Выбрать главу

Благодаря этому маневру адмирал д'Орвилье приобрел над своим врагом преимущество, которое тот хотел иметь над ним.

Ветер был ровным и явно не собирался прекращаться: он дул с запада.

Вследствие искусного маневра, только что осуществленного французским адмиралом, Кеппель утратил надежду вклиниться в наш флот; он смирился с этим и решил встать параллельно ему с подветренной стороны, чтобы начать сражение.

Канонада началась около десяти часов утра и, усиливаясь по мере того, как два строя кораблей сближались, достигла всей своей силы около полудня. В три часа пополудни вражеский арьергард, оказавшийся из-за различных перестроений, которые выполнялись по приказу Кеппеля, отделенным от кордебаталии и в течение полутора часов подвергавшийся огню пятнадцати наших кораблей, потерял рангоут и, лишившись способности управляться, стал дрейфовать.

И тогда граф д'Орвилье, окинув быстрым взглядом поле боя и оценив положение, просигналил своему арьергарду, ставшему авангардом, спуститься под ветер, а всему флоту — построиться в боевой порядок правого галса.

Напомним, что этим арьергардом, ставшим авангардом, командовал герцог Шартрский, находившийся на борту 80-пушечного линейного корабля «Святой Дух».

Если бы этот сигнал был исполнен, английский арьергард оказался бы посреди французского флота, что позволило бы нашим кораблям, продолжавшим с того времени вести огонь с наветренного борта, использовать свои нижние батареи, которые бушующее море нередко вынуждало закрывать.

Но, хотя сигнальные флаги развевались на мачтах «Бретани», приказ графа д'Орвилье не был исполнен и авангард остался на месте, как если бы он ничего не видел.

Что же делал в это время «Святой Дух»? И о чем думал тогда герцог Шатрский?
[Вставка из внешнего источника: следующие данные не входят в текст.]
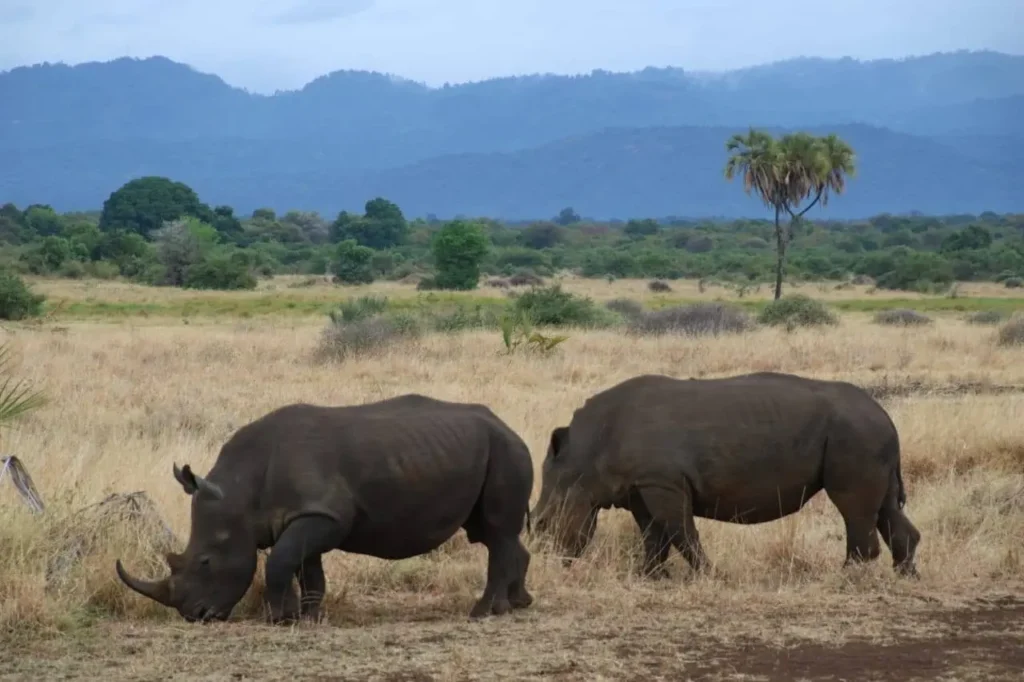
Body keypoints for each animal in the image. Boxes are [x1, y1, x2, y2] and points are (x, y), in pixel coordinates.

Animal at [115, 394, 536, 624]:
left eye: (205, 562)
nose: (195, 616)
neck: (239, 491)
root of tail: (509, 425)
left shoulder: (323, 515)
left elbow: (280, 561)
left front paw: (278, 618)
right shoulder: (307, 515)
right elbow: (305, 566)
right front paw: (308, 617)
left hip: (506, 449)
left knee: (496, 531)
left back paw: (484, 612)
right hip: (488, 449)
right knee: (492, 532)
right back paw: (518, 604)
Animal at [531, 372, 921, 578]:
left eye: (541, 523)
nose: (547, 561)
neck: (585, 455)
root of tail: (885, 415)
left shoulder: (662, 483)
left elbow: (681, 531)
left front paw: (708, 575)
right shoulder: (642, 486)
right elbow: (654, 534)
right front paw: (650, 576)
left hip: (855, 434)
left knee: (852, 506)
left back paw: (846, 577)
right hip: (867, 435)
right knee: (885, 508)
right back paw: (904, 576)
Позднее мы увидим, какое влияние на жизнь принца оказало неисполнение этого приказа.

Ла Мот-Пике и герцог оправдывались тем, что различить сигналы им помешала дымка, покрывшая, словно огромное одеяло, английские и французские корабли.
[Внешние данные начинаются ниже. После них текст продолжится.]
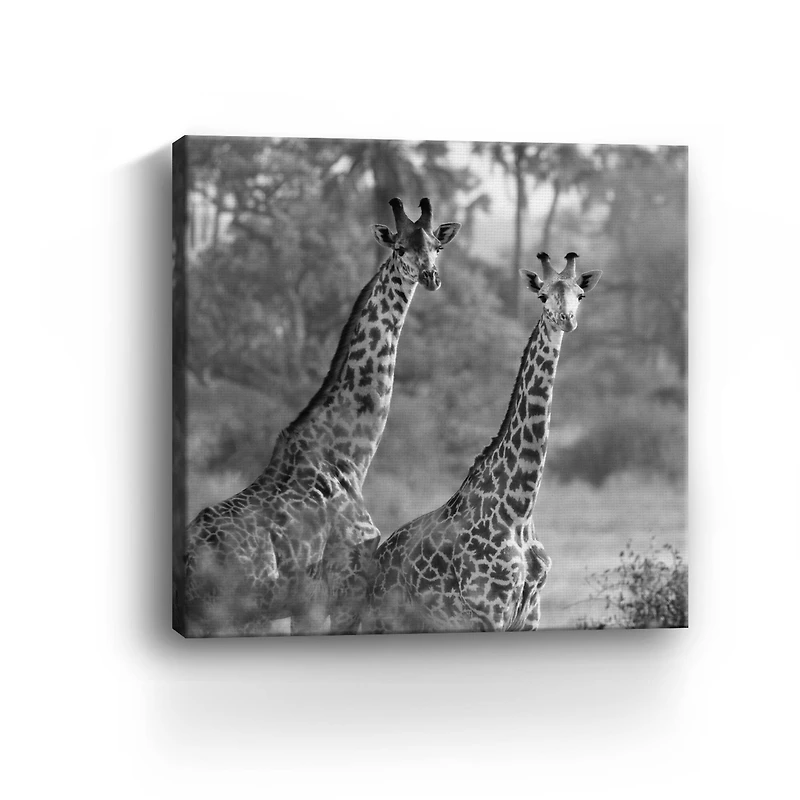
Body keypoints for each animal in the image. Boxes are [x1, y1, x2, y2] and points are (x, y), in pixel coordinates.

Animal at [179, 198, 461, 637]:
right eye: (400, 247)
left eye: (437, 245)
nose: (431, 277)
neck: (349, 456)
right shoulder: (344, 592)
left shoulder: (306, 606)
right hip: (229, 619)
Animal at [365, 252, 602, 634]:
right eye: (542, 296)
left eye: (579, 295)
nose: (566, 320)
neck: (520, 510)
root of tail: (376, 564)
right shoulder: (490, 613)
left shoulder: (529, 618)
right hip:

Вне себя от гнева при виде того, что победа ускользает от него, д'Орвилье произносит слово «неповиновение».

Королева, в которой зарождалась ненависть к герцогу Шартрскому, обвинит его в трусости.

Авангард долго не двигался с места. Наконец, после целого часа пребывания в нерешительности, он все же спустился под ветер, но, к несчастью, времени на то, чтобы перерезать строй английских кораблей, уже не было. Дивизион Паллисера осознал опасность, угрожавшую дивизиону Харленда, и, сменив галс, пришел ему на помощь.
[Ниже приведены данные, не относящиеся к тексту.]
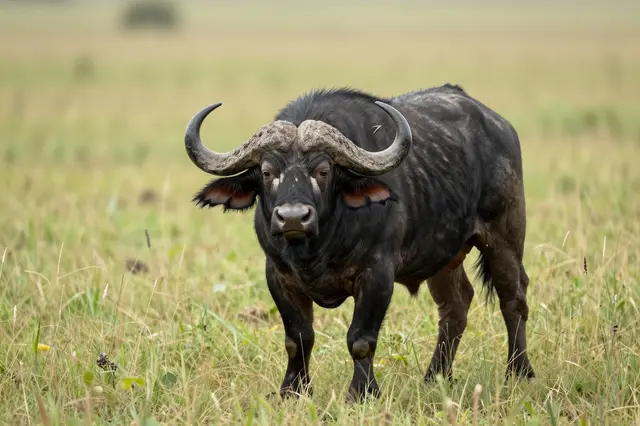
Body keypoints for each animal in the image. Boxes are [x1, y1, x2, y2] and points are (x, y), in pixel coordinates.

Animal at [184, 84, 535, 402]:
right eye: (267, 171)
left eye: (323, 170)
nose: (294, 218)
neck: (318, 247)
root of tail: (499, 125)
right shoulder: (279, 276)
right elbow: (297, 339)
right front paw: (292, 391)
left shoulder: (377, 275)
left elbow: (361, 340)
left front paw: (361, 393)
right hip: (444, 257)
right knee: (456, 305)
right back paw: (436, 377)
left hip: (503, 237)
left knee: (513, 300)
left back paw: (519, 373)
После этого граф д'Орвилье утратил надежду окружить часть вражеского строя и, встав с подветренной стороны параллельно английскому флоту, построился в боевую линию правого галса.

Кеппель принял вызов и немедленно приказал своим кораблям также перестроиться в линию правого галса. Но теперь настала очередь Паллисера плохо понять приказ или не понять его вовсе, ибо он не повторил сигнал адмирала, а другие суда, неправильно истолковав его, стали маневрировать, чтобы занять положение подле того или другого из своих командиров, и это внесло в их строй такой сильный беспорядок, что они не могли принять сражение, которое мы им предлагали.

Наконец, в пять часов пополудни, когда оставалось не более четырех часов светлого времени, Кеппель, видя, что, несмотря на повторные сигналы, его корабли так и не выстроились в линию, отправил фрегат «Лисицу», чтобы устно передать им отданные приказы; однако корабли подчинились устным приказам ничуть не больше, чем сигналам.

И тогда, после того как одиннадцать его линейных кораблей чудовищно пострадали, он, придя в отчаяние и рыдая от ярости, оставил поле боя за французским адмиралом, который, хотя и став победителем, сожалел, в свой черед, о том, что победа его была неполной.

Известие об этом сражении произвело во Франции и в Англии совершенно различные впечатления. Во Франции это была всеобщая радость, и все превозносили победу графа д'Орвилье, в то время как в Англии был устроен суд над Кеппелем и Паллисером, хотя, впрочем, они были оправданы.

После этого сражения, которое было только что описано нами и о котором мы распространялись в связи с тем влиянием, какое оно оказало на жизнь Филиппа Эгалите, о чем уже говорилось, оба флота вернулись в гавани своих стран и снова вышли в море лишь в следующем месяце. Однако английский флот перешел в оборону, в то время как граф д'Орвилье, став властителем Ла-Манша, подходил к английским берегам на расстояние видимости.